Un peu plus tard, il rédige sur un bout de papier un mot qu'il remet au secrétaire général de l'Otan : "Si vous pouvez dire que les alliés de l'Otan ont augmenté leurs dépenses de défense de manière significative grâce à moi, alors je pense que nous pouvons parvenir à un accord". Stoltenberg s'exécute. À l'arrivée, pas de nouveaux engagements mais un président américain satisfait et qui ne fait finalement pas d'esclandre.
"Les Européens doivent investir d'avantage dans leur défense"
Plus de sept ans après cet épisode, Stoltenberg alerte, en conclusion de son livre, sur la possibilité d'un retrait américain. "Il faut se préparer à un éventuel retrait partiel des forces américaines d'Europe", dit celui qui est aujourd'hui ministre des Finances dans son pays, la Norvège. Et d'ajouter : "Quelle que soit la position des Etats-Unis, il est à la fois juste et nécessaire que les Européens investissent d'avantage dans leur défense". Rappelons que les Etats-Unis représentent aujourd'hui 70% des dépenses militaires de l'Otan. L'article 5, qui garantit la solidarité entre membres de l'Otan, repose donc sur leur force militaire.
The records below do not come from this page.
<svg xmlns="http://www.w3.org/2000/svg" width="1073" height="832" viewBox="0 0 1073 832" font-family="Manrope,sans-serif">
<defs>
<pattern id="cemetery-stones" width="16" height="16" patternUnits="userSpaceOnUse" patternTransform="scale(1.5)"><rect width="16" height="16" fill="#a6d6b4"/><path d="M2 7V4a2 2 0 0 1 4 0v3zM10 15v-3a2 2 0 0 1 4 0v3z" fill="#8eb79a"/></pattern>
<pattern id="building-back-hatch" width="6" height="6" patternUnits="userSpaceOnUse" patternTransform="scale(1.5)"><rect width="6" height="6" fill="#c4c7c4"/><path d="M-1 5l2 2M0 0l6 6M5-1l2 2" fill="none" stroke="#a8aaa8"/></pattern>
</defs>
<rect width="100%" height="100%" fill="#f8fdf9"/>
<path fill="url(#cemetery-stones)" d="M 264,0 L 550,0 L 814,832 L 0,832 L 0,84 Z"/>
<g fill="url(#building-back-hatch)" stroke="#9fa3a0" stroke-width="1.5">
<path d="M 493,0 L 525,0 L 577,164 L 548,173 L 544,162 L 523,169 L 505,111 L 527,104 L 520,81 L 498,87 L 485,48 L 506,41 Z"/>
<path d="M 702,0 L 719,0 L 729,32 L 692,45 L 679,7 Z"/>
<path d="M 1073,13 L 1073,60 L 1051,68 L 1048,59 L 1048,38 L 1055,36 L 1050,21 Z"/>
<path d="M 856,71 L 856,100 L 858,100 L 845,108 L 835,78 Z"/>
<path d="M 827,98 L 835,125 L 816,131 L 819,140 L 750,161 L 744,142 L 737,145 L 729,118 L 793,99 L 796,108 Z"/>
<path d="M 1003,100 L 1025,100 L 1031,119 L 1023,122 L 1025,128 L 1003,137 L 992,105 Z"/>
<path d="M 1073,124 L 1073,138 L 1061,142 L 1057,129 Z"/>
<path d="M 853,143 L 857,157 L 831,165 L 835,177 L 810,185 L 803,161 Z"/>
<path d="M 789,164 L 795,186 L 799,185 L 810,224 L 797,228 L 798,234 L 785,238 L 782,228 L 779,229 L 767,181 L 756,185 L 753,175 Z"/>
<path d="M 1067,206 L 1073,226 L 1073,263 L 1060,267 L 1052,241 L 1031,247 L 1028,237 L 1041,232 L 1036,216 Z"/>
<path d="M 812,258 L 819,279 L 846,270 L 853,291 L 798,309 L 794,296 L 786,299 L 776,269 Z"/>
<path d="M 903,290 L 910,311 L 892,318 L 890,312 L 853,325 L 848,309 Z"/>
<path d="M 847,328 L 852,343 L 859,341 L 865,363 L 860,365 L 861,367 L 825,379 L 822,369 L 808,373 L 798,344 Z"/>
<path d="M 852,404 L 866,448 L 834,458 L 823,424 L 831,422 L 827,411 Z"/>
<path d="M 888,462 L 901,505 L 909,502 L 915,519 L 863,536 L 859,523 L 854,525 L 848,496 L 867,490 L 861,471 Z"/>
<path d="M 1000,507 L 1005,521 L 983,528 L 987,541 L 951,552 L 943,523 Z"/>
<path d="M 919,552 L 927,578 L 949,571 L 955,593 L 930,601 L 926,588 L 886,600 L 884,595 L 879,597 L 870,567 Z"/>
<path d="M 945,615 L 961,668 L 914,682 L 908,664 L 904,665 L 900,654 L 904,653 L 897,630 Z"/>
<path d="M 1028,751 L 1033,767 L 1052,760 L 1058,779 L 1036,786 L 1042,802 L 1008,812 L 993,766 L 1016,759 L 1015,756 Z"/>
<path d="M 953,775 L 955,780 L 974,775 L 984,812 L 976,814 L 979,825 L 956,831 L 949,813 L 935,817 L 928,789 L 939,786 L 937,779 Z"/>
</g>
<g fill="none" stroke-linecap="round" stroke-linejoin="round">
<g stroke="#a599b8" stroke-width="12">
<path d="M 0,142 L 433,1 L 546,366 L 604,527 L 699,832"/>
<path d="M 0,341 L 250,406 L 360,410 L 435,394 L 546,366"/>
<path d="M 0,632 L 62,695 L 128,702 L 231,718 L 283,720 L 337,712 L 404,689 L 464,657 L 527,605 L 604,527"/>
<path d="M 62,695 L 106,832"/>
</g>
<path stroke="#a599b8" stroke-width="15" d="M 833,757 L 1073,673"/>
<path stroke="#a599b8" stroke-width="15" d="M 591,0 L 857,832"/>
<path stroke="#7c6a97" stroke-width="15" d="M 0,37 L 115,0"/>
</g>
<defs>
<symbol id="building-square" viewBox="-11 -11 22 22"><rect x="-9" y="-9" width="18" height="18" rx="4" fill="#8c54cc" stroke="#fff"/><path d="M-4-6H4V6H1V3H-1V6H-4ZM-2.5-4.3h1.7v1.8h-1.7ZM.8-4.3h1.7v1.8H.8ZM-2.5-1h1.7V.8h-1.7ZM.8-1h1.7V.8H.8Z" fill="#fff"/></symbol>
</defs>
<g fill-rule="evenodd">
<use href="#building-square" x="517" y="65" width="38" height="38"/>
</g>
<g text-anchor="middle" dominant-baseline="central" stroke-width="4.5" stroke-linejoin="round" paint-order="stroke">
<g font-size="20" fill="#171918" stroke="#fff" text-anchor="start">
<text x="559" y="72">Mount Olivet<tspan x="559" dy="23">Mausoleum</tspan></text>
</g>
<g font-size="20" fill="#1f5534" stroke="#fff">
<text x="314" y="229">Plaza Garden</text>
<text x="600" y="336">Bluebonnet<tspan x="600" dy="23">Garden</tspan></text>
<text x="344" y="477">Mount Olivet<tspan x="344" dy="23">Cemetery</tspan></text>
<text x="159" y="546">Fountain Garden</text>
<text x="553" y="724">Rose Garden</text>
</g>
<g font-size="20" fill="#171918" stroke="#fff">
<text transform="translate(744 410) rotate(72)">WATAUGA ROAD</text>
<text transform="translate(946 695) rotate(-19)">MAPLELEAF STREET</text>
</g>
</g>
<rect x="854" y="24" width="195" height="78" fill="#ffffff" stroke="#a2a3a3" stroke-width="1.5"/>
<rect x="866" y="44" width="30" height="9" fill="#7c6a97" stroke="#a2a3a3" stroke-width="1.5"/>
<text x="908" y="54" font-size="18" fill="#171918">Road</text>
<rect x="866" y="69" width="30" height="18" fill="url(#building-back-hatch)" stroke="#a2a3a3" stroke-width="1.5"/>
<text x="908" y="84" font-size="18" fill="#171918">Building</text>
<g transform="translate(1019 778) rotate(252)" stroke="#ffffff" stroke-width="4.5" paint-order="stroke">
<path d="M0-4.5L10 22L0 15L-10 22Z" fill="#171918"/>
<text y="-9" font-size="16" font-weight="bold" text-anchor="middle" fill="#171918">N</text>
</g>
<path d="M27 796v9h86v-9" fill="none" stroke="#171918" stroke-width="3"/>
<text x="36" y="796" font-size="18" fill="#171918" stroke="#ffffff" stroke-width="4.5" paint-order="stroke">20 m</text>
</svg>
En juin dernier, les pays de l'Otan se sont engagés à allouer d'ici 2035 au moins 3,5% de leur PIB à leurs dépenses militaires et 1,5% supplémentaire à la sécurité au sens large. Cette semaine, Trump s'est d'ailleurs rappelé au bon souvenir du Premier ministre espagnol Pedro Sanchez, qui avait jugé "déraisonnable" cet objectif de 5%. Devant le président finlandais Alexander Stubb qu'il recevait dans le bureau ovale le 9 octobre, il a ainsi déclaré : "Nous avions un retardataire : c'est l'Espagne. Ils n'ont aucune excuse pour ne pas le faire mais ce n'est pas grave. Franchement vous devriez peut-être les exclure de l'Otan !"
Sur ce sujet, contrairement à d'autres (comme les droits de douane), le discours de Trump ne varie pas.